Find the derivative of $y=(\tan (x))^{\log (x)}$

Question

Find the derivative of $y=(\tan (x))^{\log (x)}$

I thought of using the power rule that: $$\dfrac {d}{dx} u^n = n.u^{n-1}.\dfrac {du}{dx}$$ Realizing that the exponent $log(x)$ is not constant, I could not use that.

Answer 1

$$\left(\left(\tan{x}\right)^{\ln{x}}\right)'=\left(e^{\ln{x}\ln\tan{x}}\right)'=e^{\ln{x}\ln\tan{x}}\left(\ln{x}\ln\tan{x}\right)'=$$ $$=\left(\tan{x}\right)^{\ln{x}}\left(\frac{\ln\tan{x}}{x}+\frac{\ln{x}}{\tan{x}}\cdot\frac{1}{\cos^2x}\right)=\left(\tan{x}\right)^{\ln{x}}\left(\frac{\ln\tan{x}}{x}+\frac{2\ln{x}}{\sin2x}\right).$$

Answer 2

Note that $$\log(y) = \log(x).\log(\tan(x))~.$$ Now, apply chain rule on both sides.

Answer 3

$(\tan(x))^{\ln(x)}=\exp(\ln x(\ln(\tan x)))$ by apply the formula off the derivative of a composition:

$f'(x)=(\ln(x)\ln(\tan(x))'\exp(\ln(\tan(x))$.
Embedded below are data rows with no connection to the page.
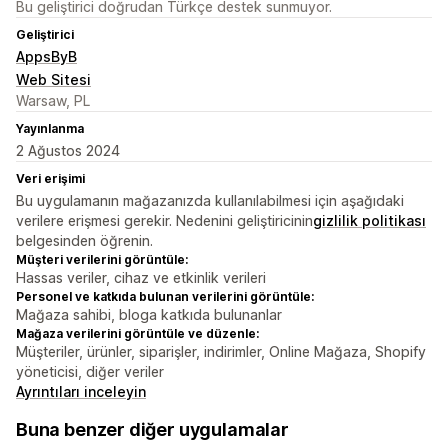
Bu geliştirici doğrudan Türkçe destek sunmuyor.
Geliştirici
AppsByB
Web Sitesi
Warsaw, PL
Yayınlanma
2 Ağustos 2024
Veri erişimi
Bu uygulamanın mağazanızda kullanılabilmesi için aşağıdaki
verilere erişmesi gerekir. Nedenini geliştiricinin
gizlilik politikası
belgesinden öğrenin.
Müşteri verilerini görüntüle:
Hassas veriler, cihaz ve etkinlik verileri
Personel ve katkıda bulunan verilerini görüntüle:
Mağaza sahibi, bloga katkıda bulunanlar
Mağaza verilerini görüntüle ve düzenle:
Müşteriler, ürünler, siparişler, indirimler, Online Mağaza, Shopify
yöneticisi, diğer veriler
Ayrıntıları inceleyin
Buna benzer diğer uygulamalar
$(\ln(x)(\ln(\tan(x)))'={1\over x}\ln(\tan(x))+\ln(x){1\over {\tan(x)}}{1\over{cos(x)^2}}$.

Answer 4

You can rewrite $y = (\tan{(x)})^{\log{(x)}}$ as $$y=\exp\left(\log{(\tan{(x)})}\log(x)\right)$$ using the rule $a^b = \exp(\log(a))^b = \exp{(b\cdot\log{(a)})}$.

In this form, you can find the derivative of $y$ using the chain rule and product rule.